▶ EXERCISE DESCRIPTION: Could you say how many lines in the records include "wrist"? Please give the number by itself.

▶ TASK INPUT:
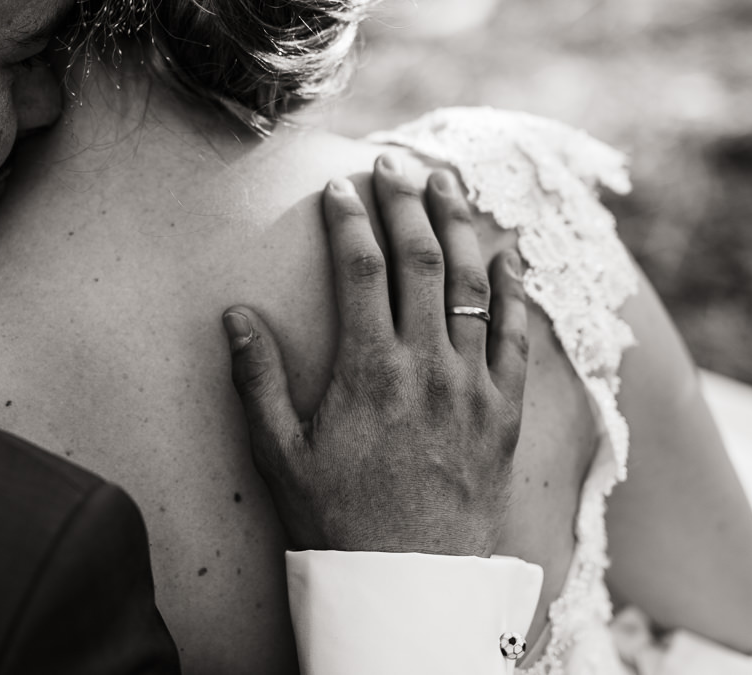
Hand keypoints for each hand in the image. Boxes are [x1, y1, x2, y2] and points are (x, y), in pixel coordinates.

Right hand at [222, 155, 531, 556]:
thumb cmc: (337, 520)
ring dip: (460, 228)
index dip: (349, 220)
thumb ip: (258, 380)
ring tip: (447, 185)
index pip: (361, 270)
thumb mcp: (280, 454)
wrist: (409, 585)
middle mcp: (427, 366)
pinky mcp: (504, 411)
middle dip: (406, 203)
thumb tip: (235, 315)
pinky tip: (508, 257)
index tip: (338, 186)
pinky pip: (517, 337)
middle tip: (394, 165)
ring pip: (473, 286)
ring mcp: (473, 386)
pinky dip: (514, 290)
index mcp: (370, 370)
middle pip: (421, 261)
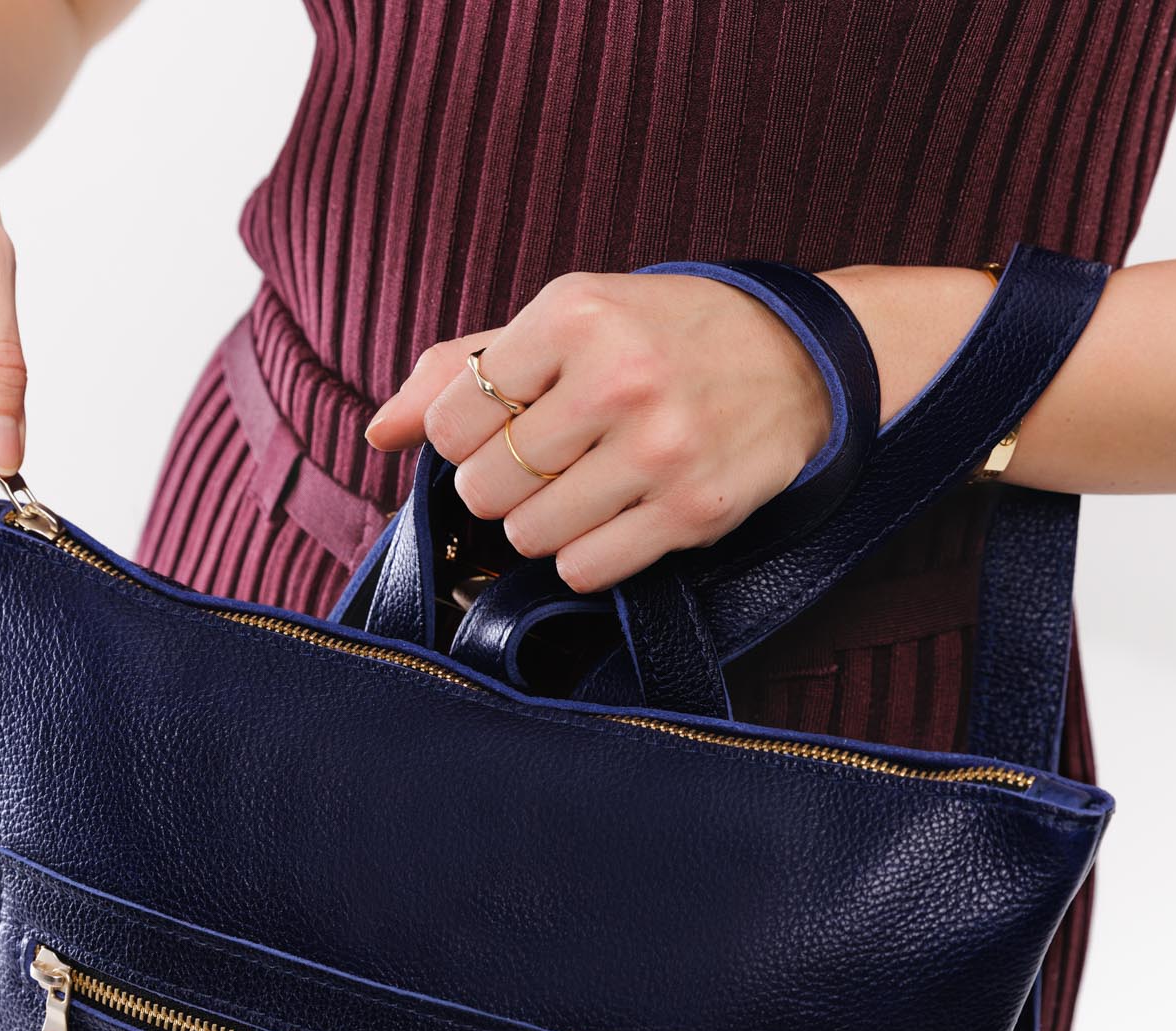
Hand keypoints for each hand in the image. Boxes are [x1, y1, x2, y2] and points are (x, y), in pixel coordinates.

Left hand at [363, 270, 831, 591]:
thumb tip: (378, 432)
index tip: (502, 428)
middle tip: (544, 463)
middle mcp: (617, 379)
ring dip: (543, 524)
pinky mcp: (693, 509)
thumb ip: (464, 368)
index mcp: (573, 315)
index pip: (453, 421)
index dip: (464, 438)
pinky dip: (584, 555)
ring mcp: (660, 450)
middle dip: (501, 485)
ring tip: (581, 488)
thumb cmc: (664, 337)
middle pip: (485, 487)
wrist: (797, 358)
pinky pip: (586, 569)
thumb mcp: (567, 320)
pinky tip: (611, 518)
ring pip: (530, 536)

---

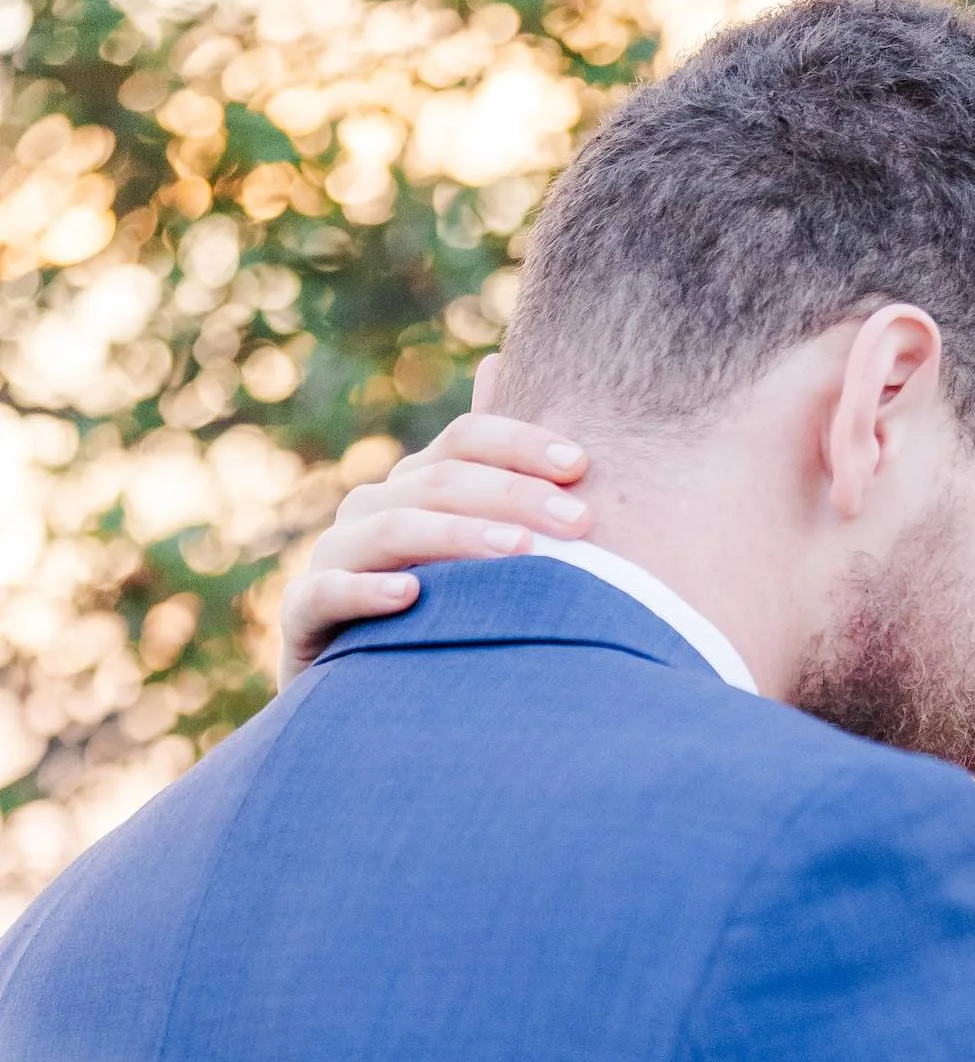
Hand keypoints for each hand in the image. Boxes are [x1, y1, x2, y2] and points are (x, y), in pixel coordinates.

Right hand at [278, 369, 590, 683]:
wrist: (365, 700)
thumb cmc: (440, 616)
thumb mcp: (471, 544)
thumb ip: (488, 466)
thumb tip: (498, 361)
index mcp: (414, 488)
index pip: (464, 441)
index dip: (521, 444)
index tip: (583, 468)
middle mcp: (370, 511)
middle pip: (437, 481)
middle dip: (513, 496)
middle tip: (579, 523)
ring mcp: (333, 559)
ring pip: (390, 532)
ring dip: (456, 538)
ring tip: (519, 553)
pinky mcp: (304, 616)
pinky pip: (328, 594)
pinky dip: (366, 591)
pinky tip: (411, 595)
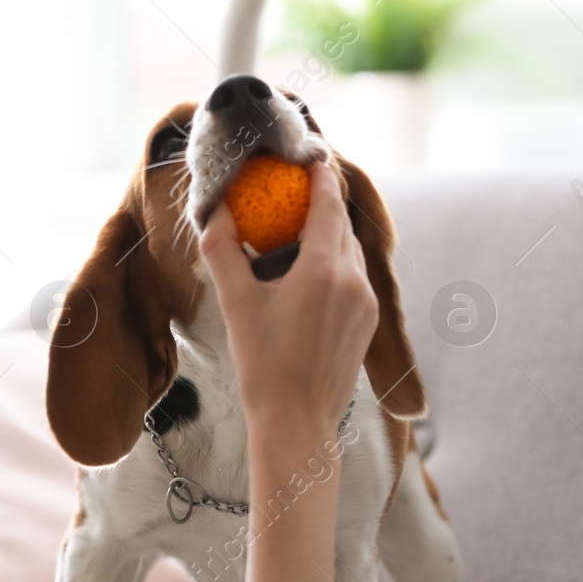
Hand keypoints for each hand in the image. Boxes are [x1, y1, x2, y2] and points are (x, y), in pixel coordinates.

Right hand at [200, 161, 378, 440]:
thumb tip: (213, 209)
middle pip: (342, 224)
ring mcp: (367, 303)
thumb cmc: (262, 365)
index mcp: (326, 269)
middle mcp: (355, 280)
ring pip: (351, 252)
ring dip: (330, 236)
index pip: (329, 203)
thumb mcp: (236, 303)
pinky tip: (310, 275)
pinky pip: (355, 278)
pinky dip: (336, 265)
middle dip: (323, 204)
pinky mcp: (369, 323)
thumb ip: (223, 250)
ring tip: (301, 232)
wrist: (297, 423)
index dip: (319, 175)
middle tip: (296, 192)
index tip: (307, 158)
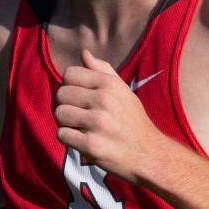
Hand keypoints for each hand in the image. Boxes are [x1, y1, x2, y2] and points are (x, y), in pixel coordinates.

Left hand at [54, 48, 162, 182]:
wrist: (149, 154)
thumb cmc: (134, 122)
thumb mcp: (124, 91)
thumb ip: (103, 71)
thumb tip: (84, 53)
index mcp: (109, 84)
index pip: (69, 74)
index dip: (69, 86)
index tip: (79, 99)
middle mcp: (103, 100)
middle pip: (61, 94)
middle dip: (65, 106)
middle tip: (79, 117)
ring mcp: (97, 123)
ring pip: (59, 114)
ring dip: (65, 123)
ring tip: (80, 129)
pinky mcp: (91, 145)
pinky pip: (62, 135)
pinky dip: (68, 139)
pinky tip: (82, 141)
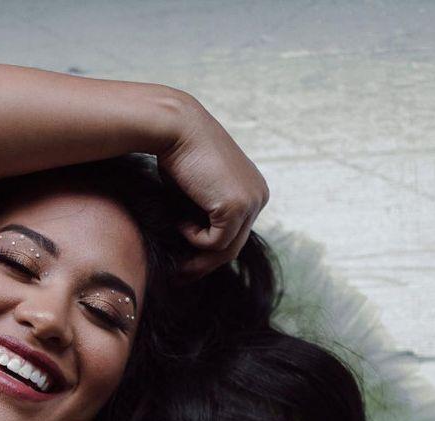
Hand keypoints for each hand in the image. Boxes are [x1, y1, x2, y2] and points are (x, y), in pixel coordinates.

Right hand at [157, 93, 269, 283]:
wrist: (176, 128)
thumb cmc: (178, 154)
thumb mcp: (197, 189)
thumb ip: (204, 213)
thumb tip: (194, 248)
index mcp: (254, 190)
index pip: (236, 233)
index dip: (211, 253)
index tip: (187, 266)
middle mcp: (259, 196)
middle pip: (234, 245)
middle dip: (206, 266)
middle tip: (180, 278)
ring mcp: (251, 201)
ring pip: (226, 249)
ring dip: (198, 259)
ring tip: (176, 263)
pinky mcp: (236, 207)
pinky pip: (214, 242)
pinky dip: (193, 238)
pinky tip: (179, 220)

▶ TASK OUTPUT: 6